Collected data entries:

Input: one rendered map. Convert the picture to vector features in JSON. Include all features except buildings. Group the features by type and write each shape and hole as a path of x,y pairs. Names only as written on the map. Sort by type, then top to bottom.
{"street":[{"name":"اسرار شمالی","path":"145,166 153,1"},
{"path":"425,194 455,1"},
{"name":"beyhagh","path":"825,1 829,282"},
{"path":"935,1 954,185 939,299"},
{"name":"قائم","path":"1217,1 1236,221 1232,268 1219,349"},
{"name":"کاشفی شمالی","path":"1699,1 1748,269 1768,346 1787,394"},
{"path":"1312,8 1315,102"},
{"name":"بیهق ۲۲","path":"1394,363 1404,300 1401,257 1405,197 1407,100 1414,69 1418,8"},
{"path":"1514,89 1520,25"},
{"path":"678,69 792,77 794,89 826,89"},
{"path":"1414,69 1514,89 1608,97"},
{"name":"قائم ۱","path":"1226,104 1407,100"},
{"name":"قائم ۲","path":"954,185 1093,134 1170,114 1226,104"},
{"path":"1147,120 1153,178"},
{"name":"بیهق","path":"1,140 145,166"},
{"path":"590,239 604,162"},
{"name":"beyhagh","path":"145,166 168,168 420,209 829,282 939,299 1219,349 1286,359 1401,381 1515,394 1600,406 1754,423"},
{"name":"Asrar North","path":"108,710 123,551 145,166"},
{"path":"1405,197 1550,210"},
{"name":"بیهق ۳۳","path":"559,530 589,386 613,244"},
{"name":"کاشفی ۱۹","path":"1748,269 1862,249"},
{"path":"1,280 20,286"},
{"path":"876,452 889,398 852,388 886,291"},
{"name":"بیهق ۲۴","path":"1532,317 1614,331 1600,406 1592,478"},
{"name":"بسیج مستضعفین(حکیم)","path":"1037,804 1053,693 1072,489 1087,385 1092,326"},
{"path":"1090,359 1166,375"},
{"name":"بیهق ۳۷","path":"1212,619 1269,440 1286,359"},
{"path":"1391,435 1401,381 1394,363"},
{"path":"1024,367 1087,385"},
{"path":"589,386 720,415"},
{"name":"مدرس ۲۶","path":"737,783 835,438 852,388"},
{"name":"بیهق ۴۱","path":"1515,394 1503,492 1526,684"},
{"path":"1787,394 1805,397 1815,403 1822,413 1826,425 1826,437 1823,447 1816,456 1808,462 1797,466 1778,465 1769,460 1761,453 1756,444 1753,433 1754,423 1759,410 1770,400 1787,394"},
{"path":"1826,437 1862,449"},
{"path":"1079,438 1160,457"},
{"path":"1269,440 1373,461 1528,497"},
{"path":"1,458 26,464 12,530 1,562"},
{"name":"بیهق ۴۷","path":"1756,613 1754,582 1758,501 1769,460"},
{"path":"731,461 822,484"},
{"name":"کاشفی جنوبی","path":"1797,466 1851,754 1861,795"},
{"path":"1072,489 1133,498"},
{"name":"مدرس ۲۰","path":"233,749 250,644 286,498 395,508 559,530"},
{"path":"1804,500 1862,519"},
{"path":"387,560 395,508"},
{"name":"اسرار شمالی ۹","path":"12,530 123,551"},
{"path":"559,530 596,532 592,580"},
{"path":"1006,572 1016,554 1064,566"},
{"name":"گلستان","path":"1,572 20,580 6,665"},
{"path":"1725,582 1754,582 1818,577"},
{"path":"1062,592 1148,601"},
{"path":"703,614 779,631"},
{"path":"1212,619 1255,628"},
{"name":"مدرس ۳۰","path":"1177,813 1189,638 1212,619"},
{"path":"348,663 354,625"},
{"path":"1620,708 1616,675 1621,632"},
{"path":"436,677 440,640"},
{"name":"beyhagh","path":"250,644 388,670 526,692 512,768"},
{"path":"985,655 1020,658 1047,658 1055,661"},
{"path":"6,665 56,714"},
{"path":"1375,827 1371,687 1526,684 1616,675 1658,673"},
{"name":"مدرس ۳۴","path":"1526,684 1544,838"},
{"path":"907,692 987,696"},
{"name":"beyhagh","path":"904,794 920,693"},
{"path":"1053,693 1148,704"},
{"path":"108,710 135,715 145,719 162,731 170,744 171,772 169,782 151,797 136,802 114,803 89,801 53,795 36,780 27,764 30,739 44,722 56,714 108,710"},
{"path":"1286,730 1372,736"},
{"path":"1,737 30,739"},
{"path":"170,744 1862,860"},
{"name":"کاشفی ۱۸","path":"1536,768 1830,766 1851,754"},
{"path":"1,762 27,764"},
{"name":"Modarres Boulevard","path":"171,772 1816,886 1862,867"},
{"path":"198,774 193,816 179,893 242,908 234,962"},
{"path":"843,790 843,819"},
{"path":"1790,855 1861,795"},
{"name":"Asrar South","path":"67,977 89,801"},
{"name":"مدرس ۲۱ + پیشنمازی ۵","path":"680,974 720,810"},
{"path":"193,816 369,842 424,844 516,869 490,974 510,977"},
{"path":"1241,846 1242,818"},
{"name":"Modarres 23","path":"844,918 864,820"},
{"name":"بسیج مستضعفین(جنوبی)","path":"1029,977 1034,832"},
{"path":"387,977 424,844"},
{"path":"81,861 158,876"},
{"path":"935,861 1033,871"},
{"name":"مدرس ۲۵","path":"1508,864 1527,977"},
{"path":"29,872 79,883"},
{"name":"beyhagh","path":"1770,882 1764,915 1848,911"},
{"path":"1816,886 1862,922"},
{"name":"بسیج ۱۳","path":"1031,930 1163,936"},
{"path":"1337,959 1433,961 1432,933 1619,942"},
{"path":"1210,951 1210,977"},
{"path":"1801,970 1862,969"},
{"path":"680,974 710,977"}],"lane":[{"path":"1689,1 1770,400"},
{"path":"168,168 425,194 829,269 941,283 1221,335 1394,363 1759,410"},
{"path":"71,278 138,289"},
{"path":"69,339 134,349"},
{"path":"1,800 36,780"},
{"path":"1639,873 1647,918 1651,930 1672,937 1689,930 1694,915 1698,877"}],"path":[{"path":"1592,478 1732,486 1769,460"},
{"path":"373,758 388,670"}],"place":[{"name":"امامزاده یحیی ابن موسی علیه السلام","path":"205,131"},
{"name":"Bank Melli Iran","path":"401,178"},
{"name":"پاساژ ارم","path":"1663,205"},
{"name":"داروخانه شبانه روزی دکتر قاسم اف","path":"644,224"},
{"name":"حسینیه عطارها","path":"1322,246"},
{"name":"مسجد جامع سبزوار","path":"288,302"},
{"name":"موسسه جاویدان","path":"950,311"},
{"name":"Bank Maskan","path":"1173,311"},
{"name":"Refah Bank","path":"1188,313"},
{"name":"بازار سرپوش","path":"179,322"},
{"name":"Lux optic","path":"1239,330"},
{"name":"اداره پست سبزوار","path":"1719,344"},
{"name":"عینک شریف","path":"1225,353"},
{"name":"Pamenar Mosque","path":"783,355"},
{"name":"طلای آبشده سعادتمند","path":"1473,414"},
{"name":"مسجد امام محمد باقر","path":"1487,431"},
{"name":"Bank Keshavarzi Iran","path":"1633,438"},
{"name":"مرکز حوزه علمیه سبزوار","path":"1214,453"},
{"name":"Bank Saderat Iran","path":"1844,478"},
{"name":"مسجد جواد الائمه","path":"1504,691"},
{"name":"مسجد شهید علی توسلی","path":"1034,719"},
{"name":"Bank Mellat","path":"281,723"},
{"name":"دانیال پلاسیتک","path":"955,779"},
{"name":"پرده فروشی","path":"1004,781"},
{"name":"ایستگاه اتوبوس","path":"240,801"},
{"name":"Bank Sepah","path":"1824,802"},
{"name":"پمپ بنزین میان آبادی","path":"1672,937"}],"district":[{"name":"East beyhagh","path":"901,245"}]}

• **EXERCISE DIRECTIONS**: From the entries above, copy each line holding "مسجد".

• **OUTPUT BELOW**:
{"name":"مسجد جامع سبزوار","path":"288,302"},
{"name":"مسجد امام محمد باقر","path":"1487,431"},
{"name":"مسجد جواد الائمه","path":"1504,691"},
{"name":"مسجد شهید علی توسلی","path":"1034,719"},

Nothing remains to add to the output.